── Excerpted text ──

The Iliad, British Museum /Almeida Theatre

The Iliad, British Museum /Almeida Theatre

An epic stunningly maintained over 16 hours and a cavalcade of actors' delivery

Homer in progress: the first stage in the Great Court of the British Museum

You don’t know Homer’s Iliad until you’ve heard it read aloud, all 24 books  not quite every line, but almost  and 16 hours of it. Yesterday's marathon was surely something like the events in which the Athenians kept the oral tradition going during their great Dionysiac festivals - in most things, at least, except the original feats of memory.

For “you don’t” above, read “I didn’t”, since despite having studied several of the later books for ancient Greek A-level, then the first 12 over one university year, it wasn’t until Simon Russell Beale started invoking the muse in the British Museum’s Great Court at 9am yesterday that the lights started going on. Illuminations kept flashing until Tim Pigott-Smith brought everything to a quietly moving close in the more intimate surroundings of the Almeida Theatre just before 1am this morning. Did Homer’s “sweet relief of sleep” come to me as it did to an exhausted Achilles? No chance; the mind was still racing.

───

* Task A
Answer these questions from the Iliad review:
(i) How many hours did the reading of the Iliad last?
(ii) Who began the reading, and in what setting?
(iii) Who brought the reading to a close, and at which venue?
* Task B
In the Iliad review, revise the part that opens with the words containing "Homer in progress: the" and closes with "feats of memory.", changing "marathon" to "performance".

── Data supplied ──

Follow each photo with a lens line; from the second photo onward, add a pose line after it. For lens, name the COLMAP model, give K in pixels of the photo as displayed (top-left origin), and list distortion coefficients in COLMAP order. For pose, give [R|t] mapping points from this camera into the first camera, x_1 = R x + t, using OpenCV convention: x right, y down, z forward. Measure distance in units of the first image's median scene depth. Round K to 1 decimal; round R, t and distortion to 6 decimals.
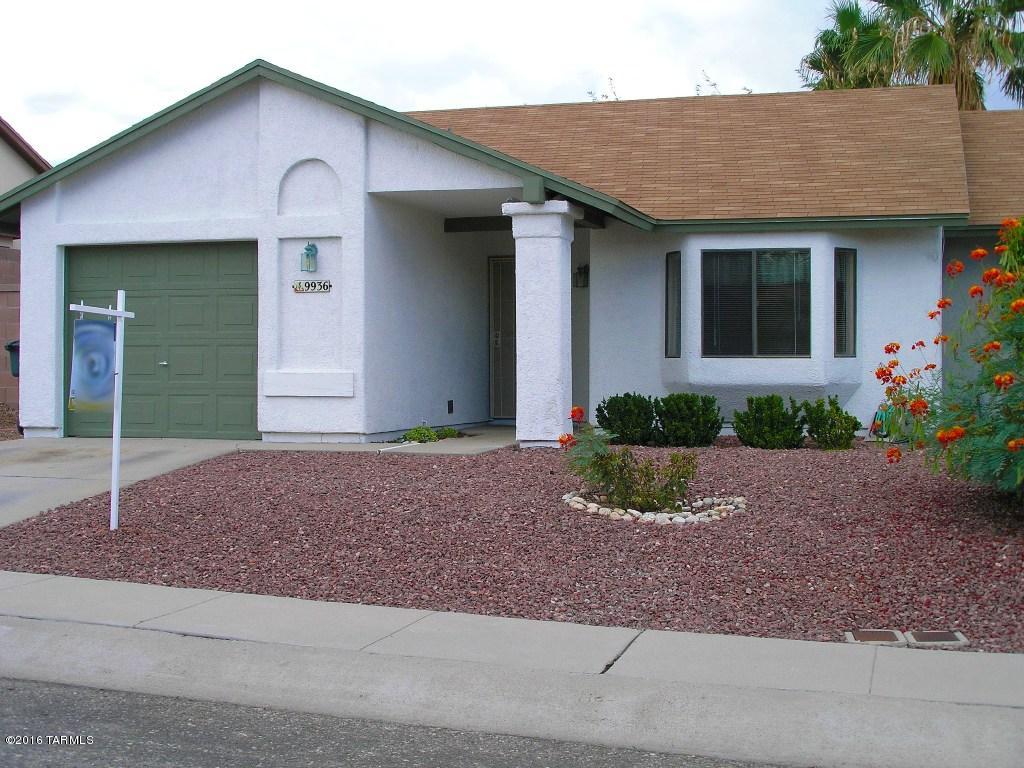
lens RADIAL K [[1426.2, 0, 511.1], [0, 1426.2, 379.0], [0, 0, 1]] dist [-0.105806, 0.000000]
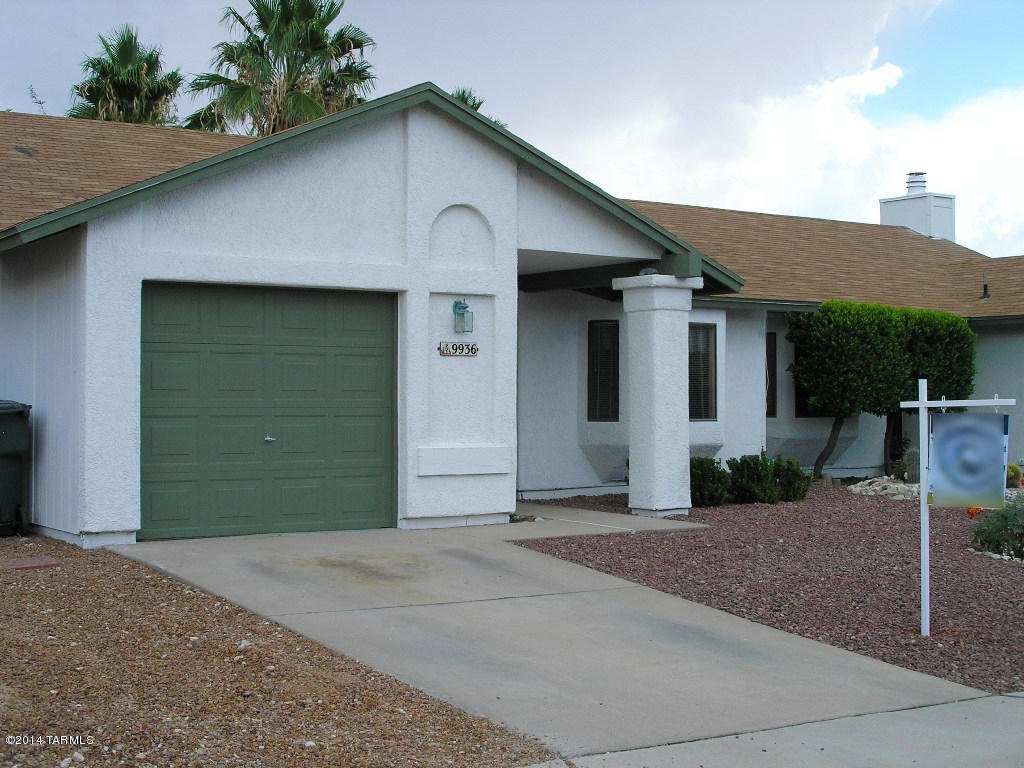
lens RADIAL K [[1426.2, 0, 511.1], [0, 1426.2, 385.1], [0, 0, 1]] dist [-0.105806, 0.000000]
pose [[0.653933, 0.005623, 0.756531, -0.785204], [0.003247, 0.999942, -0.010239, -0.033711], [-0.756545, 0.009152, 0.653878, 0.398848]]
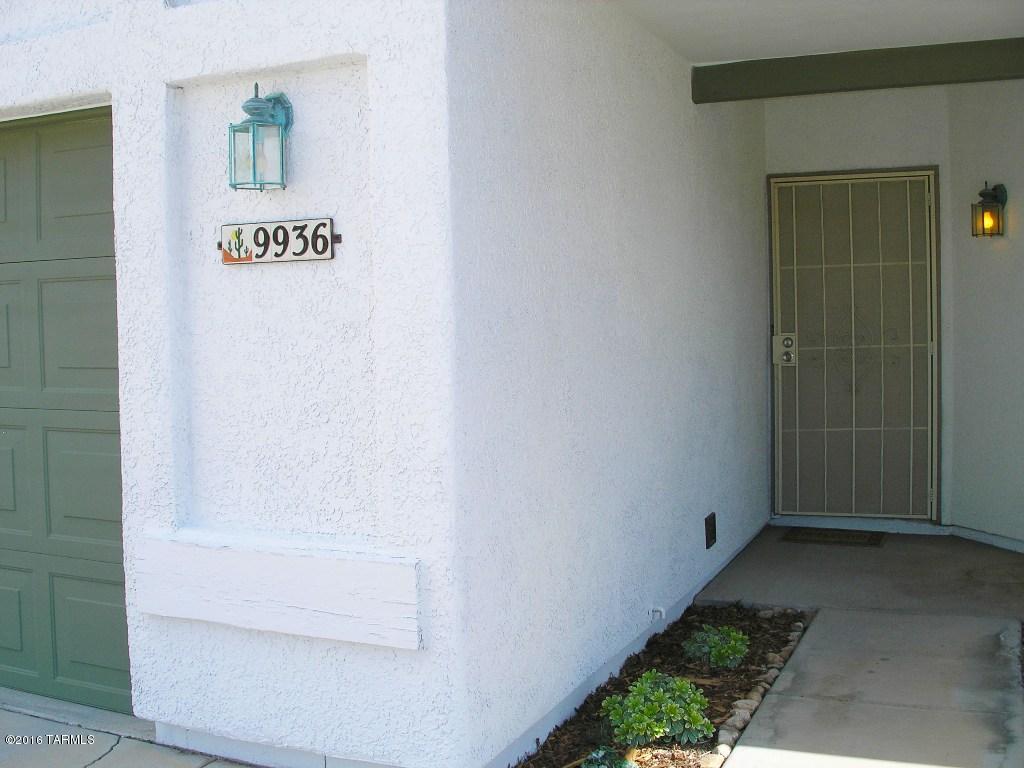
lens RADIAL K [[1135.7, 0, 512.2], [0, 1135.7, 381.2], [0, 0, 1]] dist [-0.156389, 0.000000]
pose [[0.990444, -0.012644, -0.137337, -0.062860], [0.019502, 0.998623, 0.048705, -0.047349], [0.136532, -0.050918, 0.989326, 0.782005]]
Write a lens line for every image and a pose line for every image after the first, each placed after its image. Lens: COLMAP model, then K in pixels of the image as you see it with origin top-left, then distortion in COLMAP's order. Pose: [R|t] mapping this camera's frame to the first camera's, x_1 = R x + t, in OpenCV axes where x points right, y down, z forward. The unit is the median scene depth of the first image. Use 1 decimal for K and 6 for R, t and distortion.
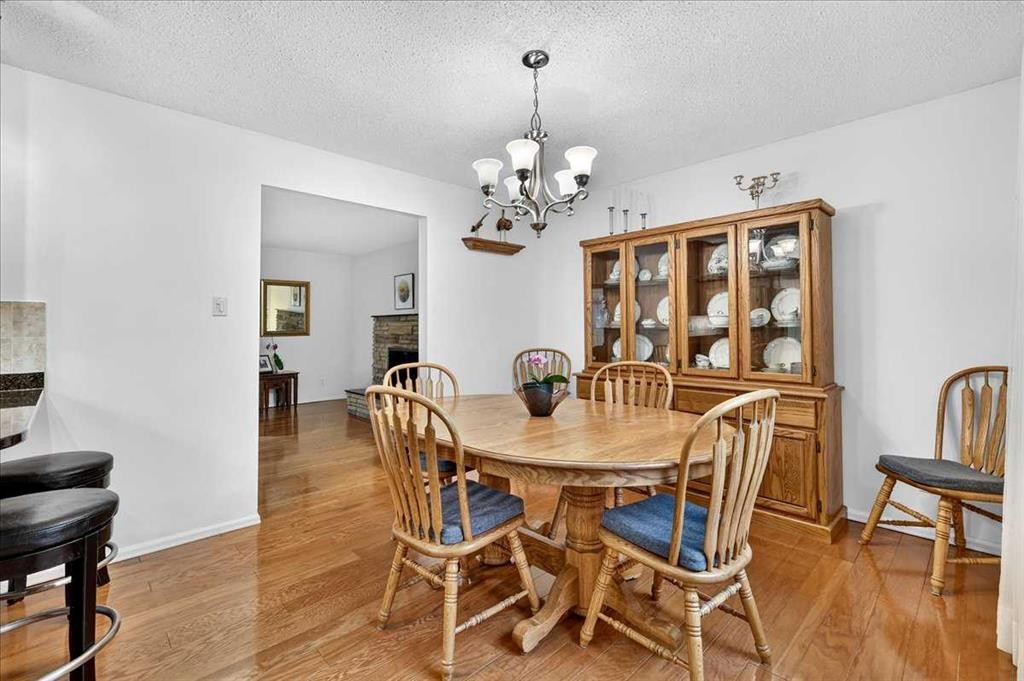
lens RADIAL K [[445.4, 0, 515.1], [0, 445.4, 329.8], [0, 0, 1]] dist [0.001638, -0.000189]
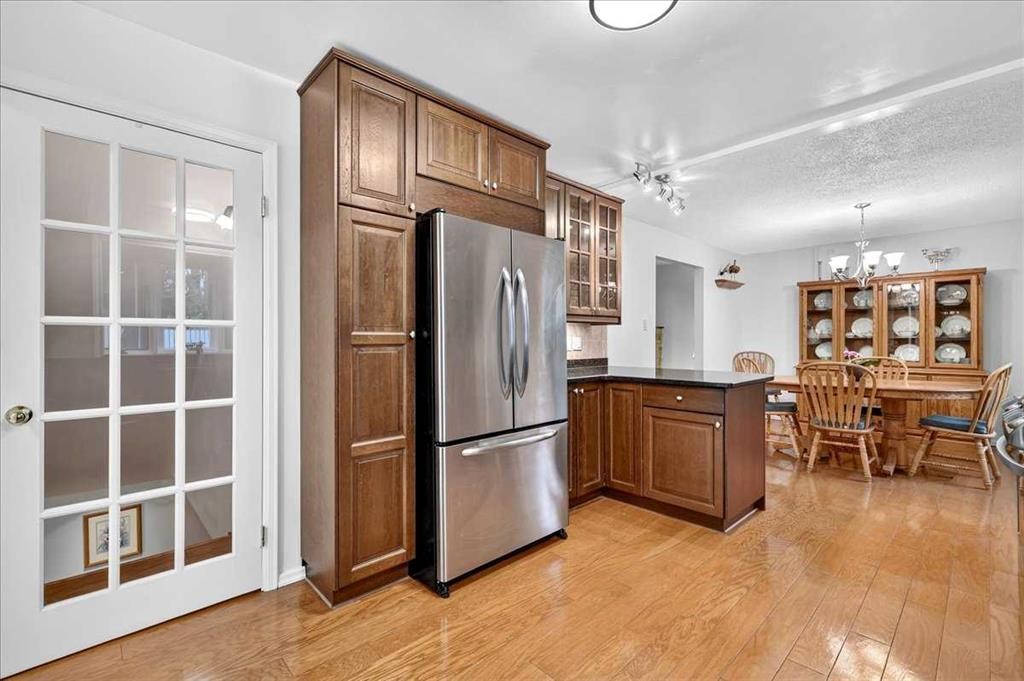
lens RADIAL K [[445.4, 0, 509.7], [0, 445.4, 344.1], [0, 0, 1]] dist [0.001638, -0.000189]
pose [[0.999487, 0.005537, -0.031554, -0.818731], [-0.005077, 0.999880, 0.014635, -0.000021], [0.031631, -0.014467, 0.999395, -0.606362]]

───
── Data supplied ──

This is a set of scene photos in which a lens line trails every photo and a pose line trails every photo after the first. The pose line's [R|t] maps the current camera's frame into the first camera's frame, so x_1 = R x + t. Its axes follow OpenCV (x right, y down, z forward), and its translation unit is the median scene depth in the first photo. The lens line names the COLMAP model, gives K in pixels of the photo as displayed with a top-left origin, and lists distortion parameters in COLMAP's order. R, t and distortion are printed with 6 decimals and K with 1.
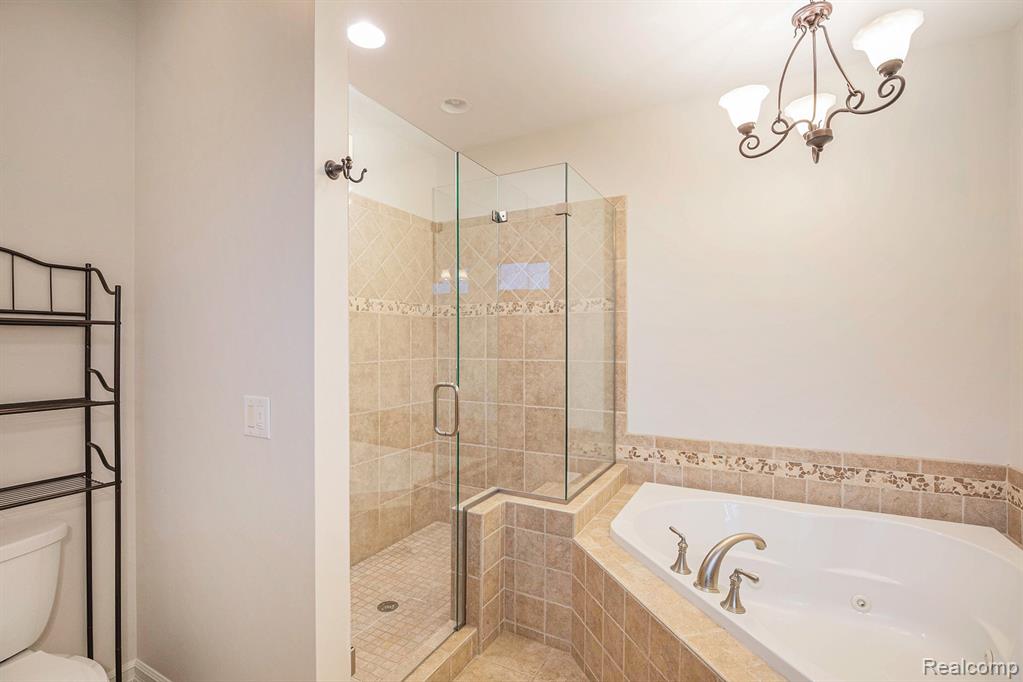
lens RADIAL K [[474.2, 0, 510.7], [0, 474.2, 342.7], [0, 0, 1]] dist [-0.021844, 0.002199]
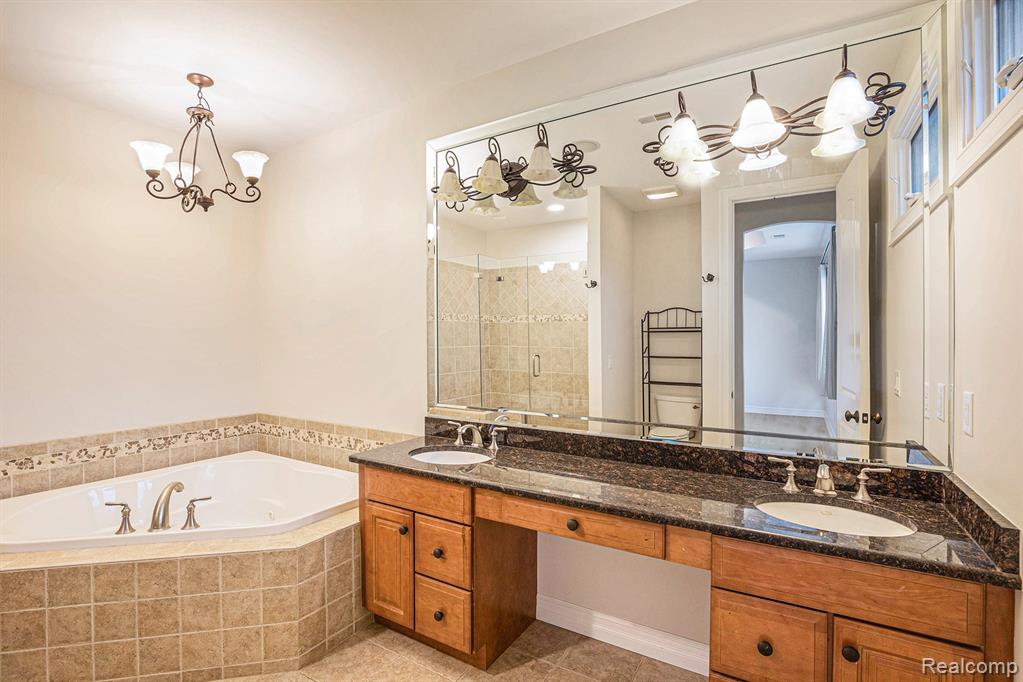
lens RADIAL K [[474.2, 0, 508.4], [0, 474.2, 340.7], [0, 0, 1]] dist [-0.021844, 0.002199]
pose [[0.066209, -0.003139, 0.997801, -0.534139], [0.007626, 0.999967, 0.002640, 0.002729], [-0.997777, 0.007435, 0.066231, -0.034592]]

───

* Response area A
(i) 16 hours.
(ii) Simon Russell Beale began it in the British Museum's Great Court at 9am.
(iii) Tim Pigott-Smith closed it at the Almeida Theatre.

* Response area B
Homer in progress: the first stage in the Great Court of the British Museum

You don’t know Homer’s Iliad until you’ve heard it read aloud, all 24 books  not quite every line, but almost  and 16 hours of it. Yesterday's performance was surely something like the events in which the Athenians kept the oral tradition going during their great Dionysiac festivals - in most things, at least, except the original feats of memory.